Con ello se consigue una mixtura de multiplicidad óptima, ayudada por su estructura narrativa que avanza, a modo de reconstrucciones y soliloquios, en flashback y flashforward, añadiendo varias capas de fragmentación en el tiempo y el espacio. La primera mitad de la temporada se centra principalmente en la relación personal que nace entre tan equidistantes caracteres, confrontando en continuidad, y el modo en que cada uno valora las situaciones, cuestiona los acontecimientos y estrecha nexos de unión para resolver la intriga criminal.
Cocinada a fuego lento, la serie no presenta prisas ni meandros innecesarios en la descripción de tan complejas personalidades (un padre de familia alcohólico e infiel frente a un perspicaz y sociópata lobo solitario con tendencia a la obsesión y la autodestrucción). Pizzolatto juega a ser un hermano Grimm, o ambos, y construye un engranaje temático servido a partir del rastro de migas de pan que los detectives Rust Cohle (McConaughey) y Martin Hart (Harrelson) persiguen con ahínco y desesperación, no solo para resolver el enigmático caso homicida sino también para reconducir unas vidas abocadas al tormento y la oscuridad existencial.

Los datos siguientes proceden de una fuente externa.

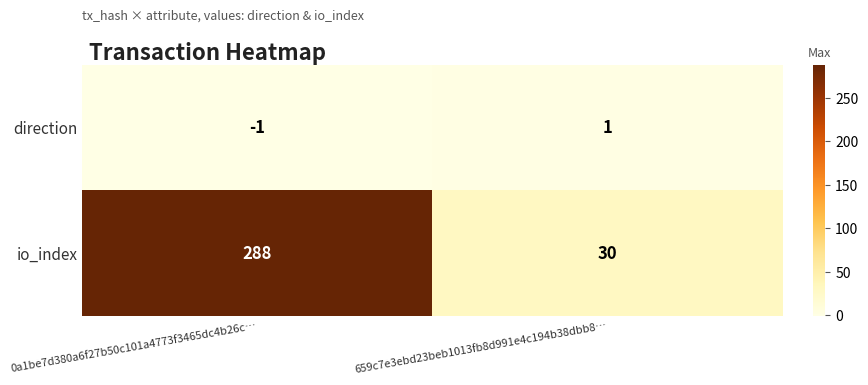

What is the sum of the io_index values at 0a1be7d380a6f27b50c101a4773f3465dc4b26c… and 659c7e3ebd23beb1013fb8d991e4c194b38dbb8…?

318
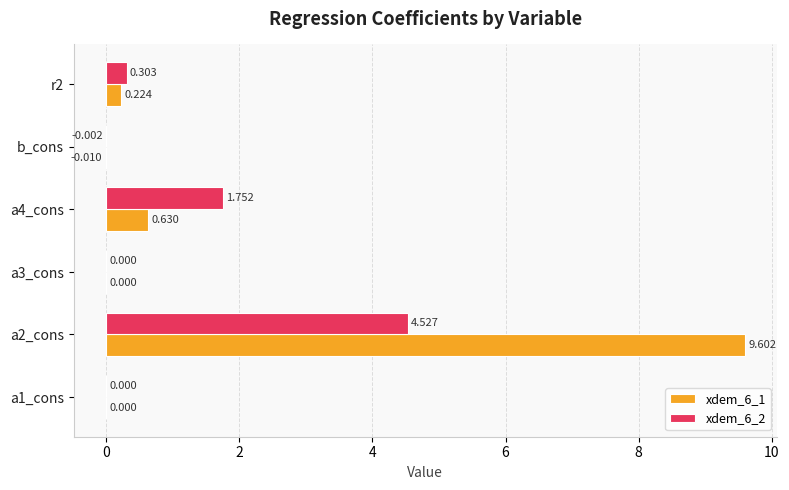

Is the value of xdem_6_2 at b_cons greater than the value of xdem_6_1 at a3_cons?

No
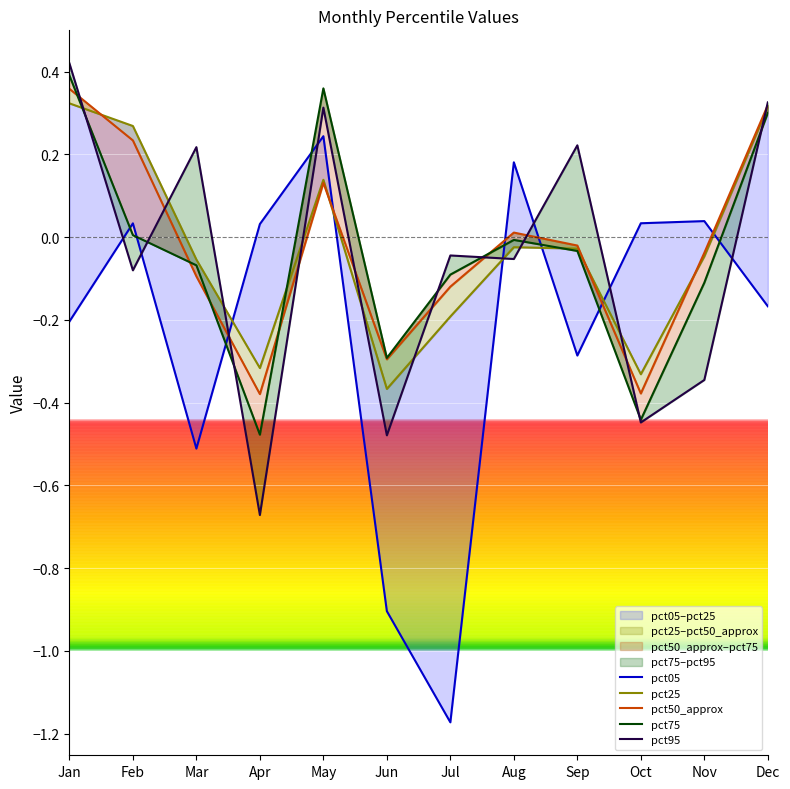

What is the sum of the pct75 values at Feb and Oct?

-0.4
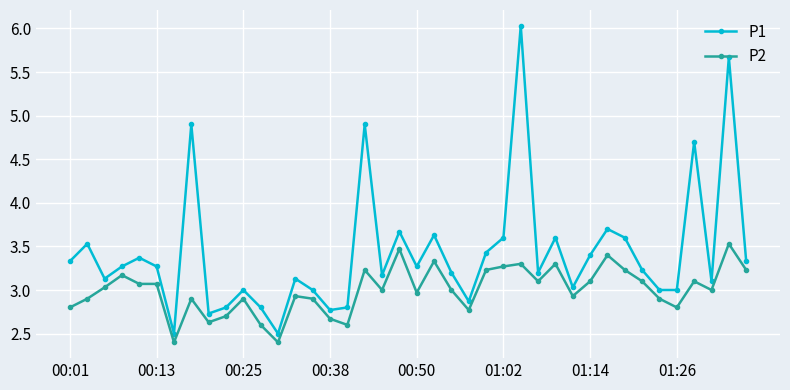

True or false: P2 and P1 cross at least once.

False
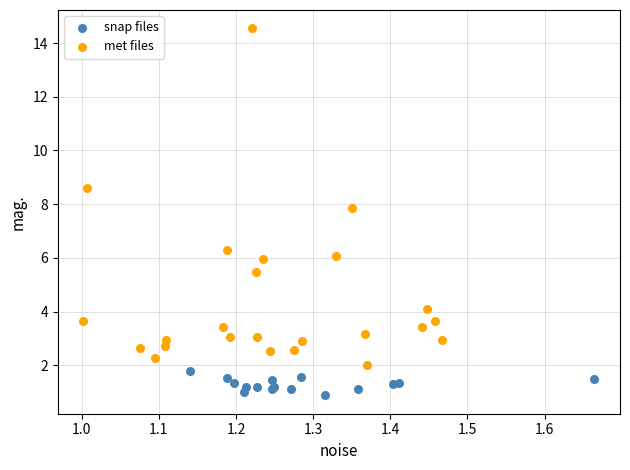

Which series reaches the minimum Y coordinate?

snap files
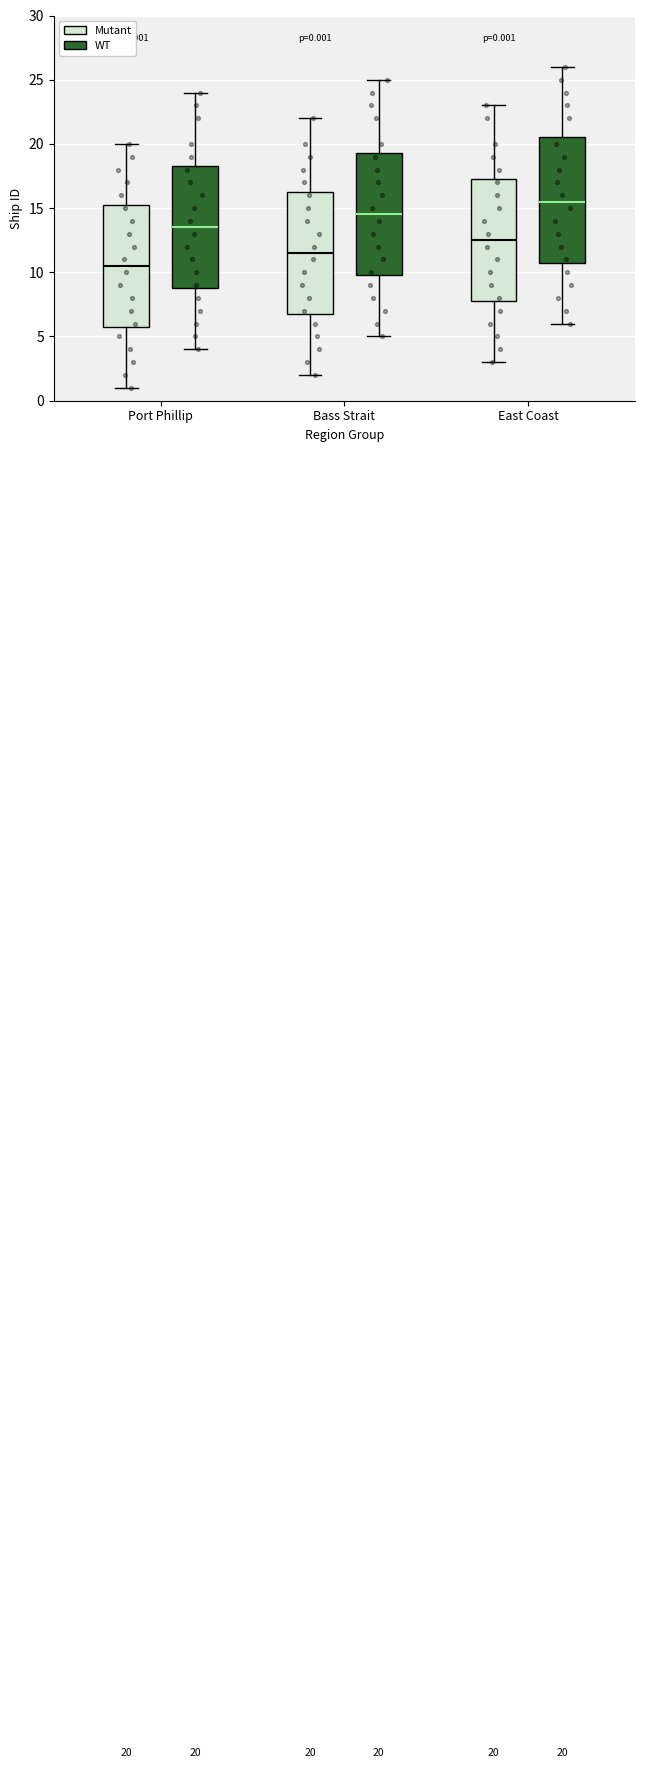

Which box has the highest median line?

East Coast (WT)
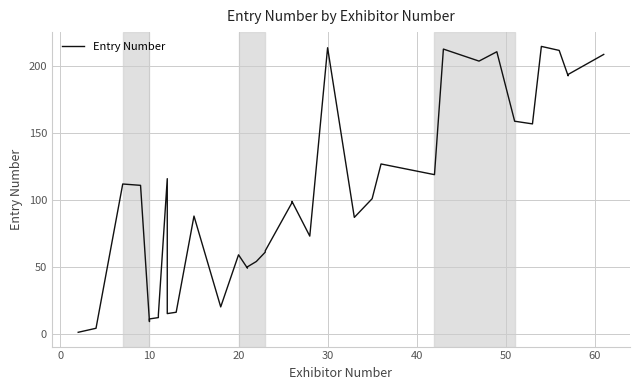

What is the value of the 2nd point from the left?

4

Sobre ello hacen mella la superlativa labor de maquillaje y el camaleónico registro de sus actores, en especial del inefable McConaughey.
Con el devenir de los episodios, el lazo se estrecha de forma inteligente y consecuente, precipitando un apocalipsis personal que da paso a un apocalipsis colectivo, filmado con absoluta elegancia y percutiendo en una fuerte escenografía icónica, rastro de una crónica en clave de repugnancia sobre los abismos de la condición humana. Esta ambición conduce a excelentes resultados formales como el milagroso e inolvidable plano secuencia que cierra el cuarto capítulo, uno de los más relevantes del serial. Una agudeza que mantiene su interés en todo momento y que no decae desde la presentación descarnada del homicidio del primer capítulo, con las consiguientes cartas boca arriba de sus personajes, hasta el agónico monólogo que se larga McConaughey con bata de paciente hospitalario en el octavo y conclusivo episodio.
Decían del texano, reciente ganador del Oscar y Globo de Oro al mejor actor por Dallas Buyers Club, que esta serie podría ser su puente de consagración y lucimiento para optar a dichos premios que finalmente se llevó a casa. Pocas veces se puede dar fe de un verdadero renacimiento en la carrera de un intérprete. Algo que también le ocurrirá al formato de la serie, concebido para que dos estrellas diferentes protagonicen una nueva intriga en cada temporada. El tiempo, a corto plazo, dirá si las trayectorias de ambos continúan siendo tan meteóricas como, a día de hoy, ya se apuntan con unanimidad.